Die Hilfsorganisation Tyfloservis kümmert sich seit 21 Jahren um Erblindete wie Lipina. Dort können die Klienten Braille lesen und schreiben lernen, Computerkurse belegen oder die Orientierung mit dem Blindenstock erlernen.

Die von einem Tag auf den anderen Erblindeten brauchen Zeit, um sich mit ihrer neuen Situation abzufinden. Das berichtet die Leiterin der Tyfloservis-Filiale in Ostrau (Ostrava), Lucie Skrisovska. „Jeder findet seinen eigenen Weg, wie er eine dermaßen anspruchsvolle Situation bewältigt“, sagte sie am Montag der Nachrichtenagentur dpa. Für manche sei es außerordentlich schwer.

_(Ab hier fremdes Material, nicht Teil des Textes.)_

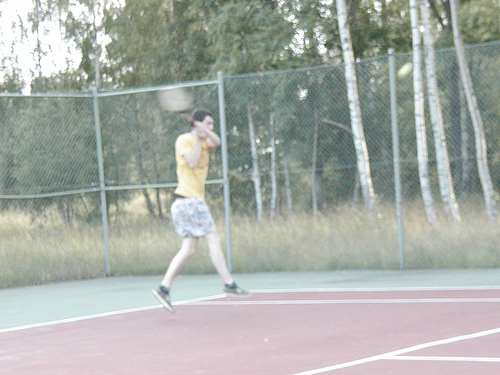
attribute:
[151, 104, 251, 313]
man — playing, swinging, airborne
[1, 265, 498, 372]
court — clay, green, red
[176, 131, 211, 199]
shirt — yellow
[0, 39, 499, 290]
fence — chainlink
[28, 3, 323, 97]
tree — green, fence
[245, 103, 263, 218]
trunk — small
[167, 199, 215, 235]
shorts — falling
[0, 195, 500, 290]
grass — tall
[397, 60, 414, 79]
ball — blurry, moving, green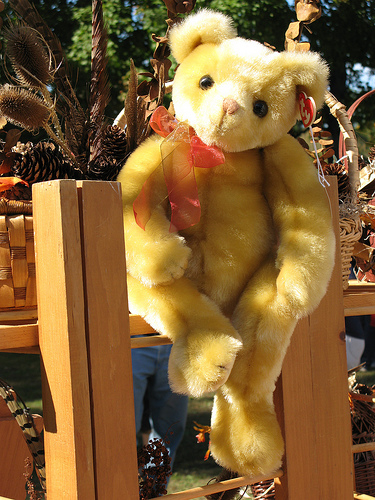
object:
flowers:
[0, 168, 28, 201]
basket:
[0, 198, 36, 324]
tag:
[296, 91, 319, 129]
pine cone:
[7, 139, 79, 181]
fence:
[0, 174, 373, 499]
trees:
[328, 3, 373, 93]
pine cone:
[87, 119, 130, 179]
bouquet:
[8, 3, 169, 171]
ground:
[183, 406, 209, 492]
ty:
[297, 90, 315, 128]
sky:
[351, 68, 367, 87]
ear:
[283, 44, 331, 121]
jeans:
[129, 346, 187, 493]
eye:
[196, 73, 219, 96]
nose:
[218, 92, 239, 119]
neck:
[170, 113, 290, 157]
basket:
[313, 88, 361, 293]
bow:
[131, 105, 227, 232]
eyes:
[250, 98, 268, 119]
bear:
[111, 10, 330, 479]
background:
[0, 3, 372, 219]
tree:
[106, 3, 148, 81]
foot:
[211, 402, 283, 483]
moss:
[336, 177, 359, 220]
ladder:
[30, 171, 139, 494]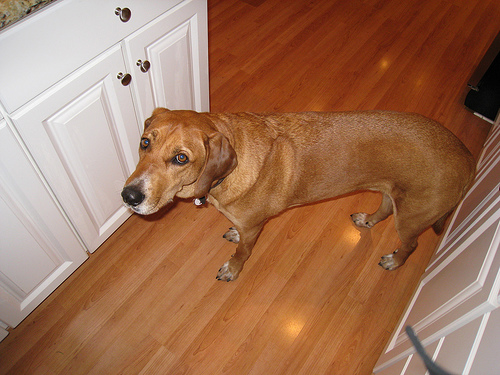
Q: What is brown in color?
A: The dog.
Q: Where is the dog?
A: On the floor.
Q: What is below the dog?
A: The floor.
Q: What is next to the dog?
A: Cabinet.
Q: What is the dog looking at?
A: The camera.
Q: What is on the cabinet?
A: Knobs.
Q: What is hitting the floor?
A: Light.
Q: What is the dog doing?
A: Looking at camera.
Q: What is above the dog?
A: A drawer.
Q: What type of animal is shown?
A: Dog.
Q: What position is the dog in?
A: Standing.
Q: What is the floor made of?
A: Hardwood.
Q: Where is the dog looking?
A: At the camera.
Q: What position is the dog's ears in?
A: Laying down.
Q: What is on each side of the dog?
A: Cabinets.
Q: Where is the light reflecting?
A: Floor.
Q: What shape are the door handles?
A: Round.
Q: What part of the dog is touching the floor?
A: Feet.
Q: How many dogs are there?
A: One.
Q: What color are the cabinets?
A: White.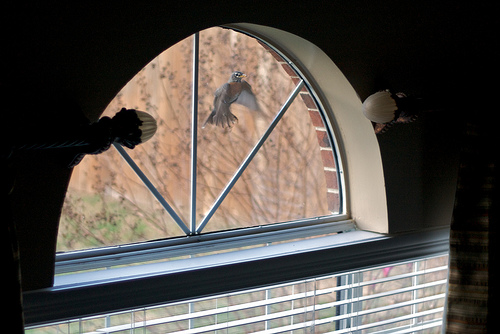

Die aktuelle Vergiftungsserie mit inzwischen 25 Toten in Tschechien gilt als beispiellos. Doch Patienten, die nach Alkoholkonsum ihre Sehkraft verloren haben, sind für die Sozialarbeiter in Ostrau keine neue Erfahrung. „Diese Probleme hat es auch in früheren Jahren gegeben, aber das Interesse der Medien war nicht so groß“, meint Skrisovska. Das Thema sei erst nach dem jüngsten Skandal im Bewusstsein der Gesellschaft angekommen.

Die tschechische Polizei ist den Giftmischern und ihren Hintermännern laut eigenem Bekunden dicht auf den Fersen. Doch die öffentliche Debatte kreist zunehmend um die Frage, ob der illegale Handel mit Alkohol in der Vergangenheit zu lange geduldet wurde.